■ **Text section**:
PenPly coming down — and you can watch

A new security fence surrounds the former Peninsula Plywood site in Port Angeles. A webcam will allow people to view the demolition online. Keith Thorpe/Peninsula Daily News

A new security fence surrounds the former Peninsula Plywood site in Port Angeles. A webcam will allow people to view the demolition online. Keith Thorpe/Peninsula Daily News

PORT ANGELES — A temporary security fence was erected Wednesday around the shuttered Peninsula Plywood demolition site, and two live Web cameras will be installed by next week so the public can watch the mill’s demise.

The fence separates the demolition site from a 7.7-acre log-storage area the port leases to PenPly co-investor Grant Munro, owner of Munro LLC.

“It is the first visible evidence of restoration and redevelopment of a critical piece of waterfront property, so we’re excited to see it under way,” Port of Port Angeles commission President John Calhoun said Wednesday.

Rhine Demolition LLC of Tacoma will tear down 10 buildings on the port-owned site by July 1 under a

$1.6 million contract.

“We have indications from the contractor that he expects to finish sooner than that, maybe a couple of months sooner, but that’s just a projection,” Calhoun said.

Beginning next week, hazardous materials such as asbestos and pipe insulation will be abated, newly-appointed port Public Works Manager Randy Brackett said Wednesday.

Actual demolition is expected to begin by mid- to late December, he said.

Brackett predicted that by the end of next week, cameras will be installed so the public can monitor the project’s progress on the port’s website, www.portofpa.com.

A freeze-frame camera will take hourly shots from the south to the north from about 8 a.m. to 5 p.m. each day, port Executive Director Jeff Robb said Wednesday.

After demolition is complete, the camera will be set to time-lapse mode so the public can watch the entire four- or five-month tear-down in a matter of seconds, Robb said.

A second camera will look from the marine terminal dock from the north to the south and stream live video to the port’s website.

“The goal is to engage the public to see what we’re doing, much like what has been done on the Elwha Dam removal,” Robb said.

Security patrols also will monitor the PenPly site to keep the public clear of contamination and of machinery.

Four excavators will be “the four primary pieces of equipment that will be tearing into the buildings,” Brackett said.

■ **Given information**:
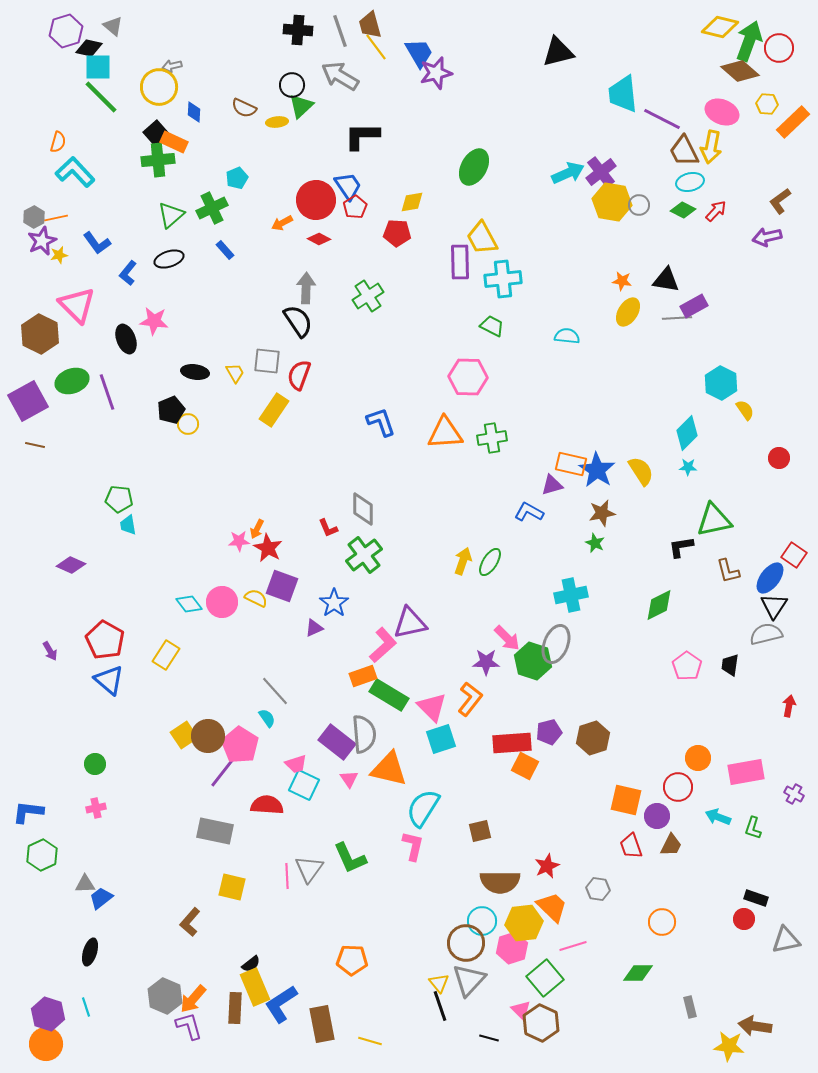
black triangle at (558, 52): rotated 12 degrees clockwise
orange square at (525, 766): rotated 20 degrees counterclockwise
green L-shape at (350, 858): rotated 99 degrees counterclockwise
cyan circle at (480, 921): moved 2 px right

■ **Written request**:
Answer these questions using the PenPly demolition article:
(a) How many buildings will Rhine Demolition LLC tear down, and by what date?
(b) Which hazardous materials will be abated beginning next week?
(c) During what hours each day will the freeze-frame camera take its hourly shots?

■ **Exercise answer**:
(a) Ten buildings, by July 1.
(b) Asbestos and pipe insulation.
(c) From about 8 a.m. to 5 p.m.